Quarto: Voltando ao inicio da postagem, Um médico preto faz diferença sim. Ao menos um médico preto com vergonha na cara. A tal médica de minha mãe, soube levar ela a um bom estado e coloca-la a vontade. É uma das poucas que minha mãe sorri antes de ir ao consultório. Não é só educação formal... Vai além sim!... É identificação! É uma médica onde a angustia dela vais er levada a sério. O tratamento biológico fica até mais fácil. Não digo, médico negros para negros. O que eu digo é a sensibilidade de um ou uma que saiba de quem ele está tratando. A população negra passa por coisas que outras não passam... Mas nem todos tem sensibilidade para enxergar!...
Minha mãe, aviso logo, nunca militou em qualquer área que seja. Nada de ongs, nada de movimentos, NADA! Não conhece quem é Bell Hooks, nem Angela Davis, Sueli Carneiro, nada, mas é uma das feministas mais bem estruturadas que conheço e uma guerreira contra o racismo.

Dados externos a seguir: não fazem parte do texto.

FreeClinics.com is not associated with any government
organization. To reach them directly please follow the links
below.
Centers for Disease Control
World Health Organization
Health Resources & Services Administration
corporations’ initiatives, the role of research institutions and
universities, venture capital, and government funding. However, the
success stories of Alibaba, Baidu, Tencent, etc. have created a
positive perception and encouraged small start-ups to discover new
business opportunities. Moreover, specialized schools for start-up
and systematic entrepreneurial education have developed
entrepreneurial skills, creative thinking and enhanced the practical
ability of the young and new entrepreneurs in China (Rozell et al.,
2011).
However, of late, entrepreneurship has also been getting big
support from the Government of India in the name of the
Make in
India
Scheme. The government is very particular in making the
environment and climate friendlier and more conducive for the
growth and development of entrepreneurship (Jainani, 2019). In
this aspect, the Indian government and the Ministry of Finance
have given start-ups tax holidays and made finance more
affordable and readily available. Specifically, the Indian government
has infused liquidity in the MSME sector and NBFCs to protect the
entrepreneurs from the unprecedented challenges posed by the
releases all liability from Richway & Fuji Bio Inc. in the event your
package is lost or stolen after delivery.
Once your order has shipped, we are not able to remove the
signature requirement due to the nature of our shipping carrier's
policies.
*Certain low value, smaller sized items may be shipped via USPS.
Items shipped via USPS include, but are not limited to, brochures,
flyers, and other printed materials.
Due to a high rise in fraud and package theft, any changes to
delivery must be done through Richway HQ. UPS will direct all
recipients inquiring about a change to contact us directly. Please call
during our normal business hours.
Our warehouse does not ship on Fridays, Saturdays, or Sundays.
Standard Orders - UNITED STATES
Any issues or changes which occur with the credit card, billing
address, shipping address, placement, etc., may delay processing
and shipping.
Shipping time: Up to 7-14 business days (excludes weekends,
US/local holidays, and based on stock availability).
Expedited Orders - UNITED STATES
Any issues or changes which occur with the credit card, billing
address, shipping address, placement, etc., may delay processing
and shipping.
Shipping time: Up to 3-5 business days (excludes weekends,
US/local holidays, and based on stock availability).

A boa educação dessa médica negra, contrasta com o total despreparo da médica que atendeu minha mãe no tal posto médico em uma das emergências que passei com ela. O vocabulário, a forma como atendia sem chegar junto a minha mãe, a forma como não se importava com as pessoas... Sim ela era branca! E não é uma característica própria dos brancos tratar mal gente preta, mas a maioria absoluta dos pacientes do subúrbio são negros... e aí, como não pensar em despreparo desse povo? Estou falando dos médicos!...
Quando passo para ir ao trabalho, vejo a  conversa dos estagiários médicos (quase todos brancos) e enfermeiros do posto. Que o povo é sujo, que eles não querem ficar no serviço publico, das noitadas do fim de semana e da nefasta obrigação do trabalho... Por isso o povo da minha rua se mata de trabalhar, mas no tal posto fazem um esforço ENORME para não ir...

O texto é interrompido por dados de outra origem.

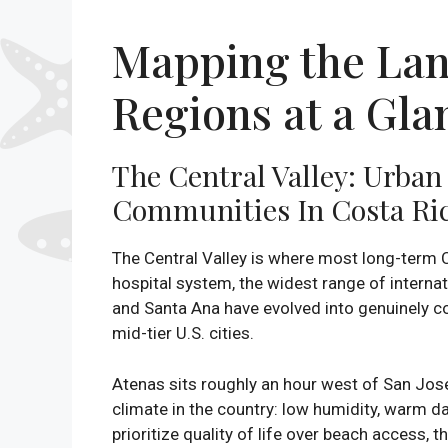
Mapping the Lan
Regions at a Gla
The Central Valley: Urba
Communities In Costa Ri
The Central Valley is where most long-term C
hospital system, the widest range of internat
and Santa Ana have evolved into genuinely co
mid-tier U.S. cities.
Atenas sits roughly an hour west of San José
climate in the country: low humidity, warm d
prioritize quality of life over beach access, 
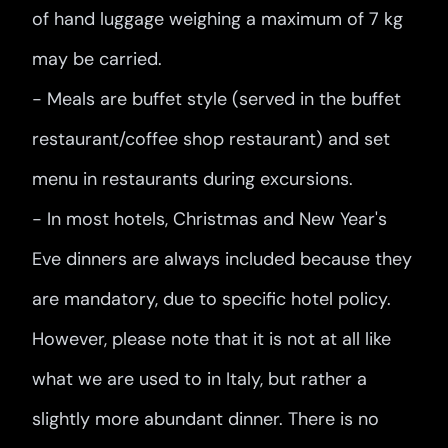
of hand luggage weighing a maximum of 7 kg
may be carried.
- Meals are buffet style (served in the buffet
restaurant/coffee shop restaurant) and set
menu in restaurants during excursions.
- In most hotels, Christmas and New Year's
Eve dinners are always included because they
are mandatory, due to specific hotel policy.
However, please note that it is not at all like
what we are used to in Italy, but rather a
slightly more abundant dinner. There is no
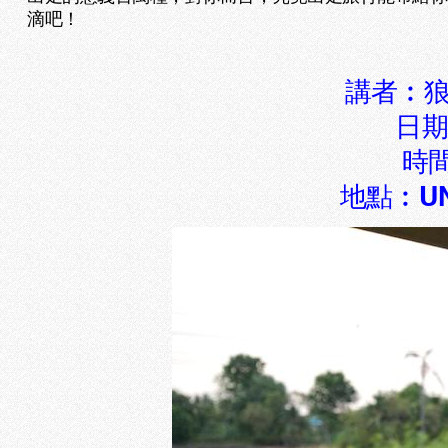
滴吧！
講者︰狼
日期
時間
地點︰UN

E quinto: pessoas velhas transformam o pouco ou muito carinho que você entregar a elas em um tesouro formidável. Muitos deles são abafados em todos os lugares que estão. São lentos sim, se pensam diferente, o corpo é outro ué, mesmo as vezes pertencendo a chamada terceira idade ativa. Nosso mundo não se acostumou com a ideia que um dia vai envelhecer. E sai atropelando tudo e todos diferentes a eles. Por isso, um que construa um sorriso sincero, uma ajuda na rua, ao abrir uma porta pesada, a pegar algo do chão, a tentar parar o carro pra mesmo, em sinal aberto, deixar o senhor ou senhora passar... Eles vão transformar vc em herói do dia! E ajudar esse povo é legal! Sim, alguns deles são rabugentos rsrsrsrs, mas fazer o que né?! Idosos são gente com defeitos e qualidades, não vá pensando que os defeitos somem conforme a idade avança...

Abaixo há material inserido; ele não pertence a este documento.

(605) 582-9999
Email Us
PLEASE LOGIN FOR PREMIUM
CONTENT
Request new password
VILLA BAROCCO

Essas percepções me chocam. Nosso mundo é acelerado demais, injusto demais, frio demais, louco demais... E os velhos como estão nesse mundo tão rápido? E os velhos negros? Por que se o racismo não te atingiu "ainda" uma hora você pode acordar... Mesmo que seja depois de velho... Se tem uma chance de começar a cuidar de sua velhice, como ouvia minha mãe dizendo anos atrás, faça desde agora Porque o futuro pra quem é preto e pobre, ou pra quem é simplesmente preto não é nada fácil... Mas juntos ficamos mais fortes! Um confortando o outro. Pois velhice não é atraso. É persistência, é guerrilha, é história... é AMOR!